While there is an acute shortage of formal mental health workers in some countries, there is a surplus of the informal faith and traditional healers who are highly patronized at the community level.
In Kenya, such healers see about 40–60% of patients with mental health disorders and about 20% suffering from depression. There is a need to train these healers to integrate screening for depression and provide adapted psychosocial interventions into their routine practice.
The Dialogue project sought to empower, supervise, support and include the informal traditional and faith healers to deliver evidence-based psychosocial interventions, to reduce the mental health treatment gap in rural Kenya (Makueni County, Kibwezi Sub-County).
Traditional healers were trained in the use of the World Health Organization's mental health Gap Action Program Intervention Guideline (mhGAP-IG) to identify and manage depression. This training involved a highly interactive experiential learning that included small-group work and role plays.
One hundred traditional and faith healers (THPs) were trained using an adapted mhGAP-IG.
Over a period of three months, 4,081 patients were screened for depression and 22.9% scored positive for depression.
Because the total number screened exceeded the number expected (3,000), the training was shown to increase access to mental health services in the community.

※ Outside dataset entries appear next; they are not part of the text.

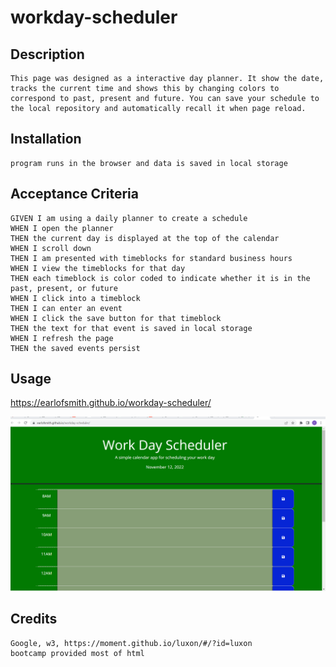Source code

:# workday-scheduler

## Description
    This page was designed as a interactive day planner. It show the date, tracks the current time and shows this by changing colors to correspond to past, present and future. You can save your schedule to the local repository and automatically recall it when page reload. 

## Installation
    program runs in the browser and data is saved in local storage

## Acceptance Criteria
    GIVEN I am using a daily planner to create a schedule
    WHEN I open the planner
    THEN the current day is displayed at the top of the calendar
    WHEN I scroll down
    THEN I am presented with timeblocks for standard business hours
    WHEN I view the timeblocks for that day
    THEN each timeblock is color coded to indicate whether it is in the past, present, or future
    WHEN I click into a timeblock
    THEN I can enter an event
    WHEN I click the save button for that timeblock
    THEN the text for that event is saved in local storage
    WHEN I refresh the page
    THEN the saved events persist

## Usage

https://earlofsmith.github.io/workday-scheduler/
    

![deployed page](./assests/deployed%20page.png)


## Credits

    Google, w3, https://moment.github.io/luxon/#/?id=luxon
    bootcamp provided most of html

The change in depression scores was measured using the Becks Depression Inventory scale (BDI) and showed a highly significant 34% improvement of depression symptoms three months after the intervention.
In a test group of 100 subjects, a strong relationship was shown between the traditional and faith healers’ patients’ diagnosis and that of a mental health professional using clinical judgement, as per DSM-IV guidelines (the reference standard).
The ability of THPs to correctly identify patients with depression (sensitivity) was 46%, while the likelihood that the patient will actually have depression (positive predictive value) was 79%.
The ability to correctly exclude depression from patients (specificity) was 86% and the likelihood that the patient will have no depression (negative predictive value) was 57.8%.
To alleviate mistrust and enhance respect, a dialogue was facilitated between traditional faith healers and healthcare workers through independent discussions with each group.
The majority of practitioners showed an interest in collaborating and stated that they had joined the dialogue to interact with people committed to improving the lives of patients.
Results from this project have been presented at conferences, published in the Journal of Ethnobiology and Ethnomedicine, and other manuscripts have been accepted and developed for publication in a mental health journal.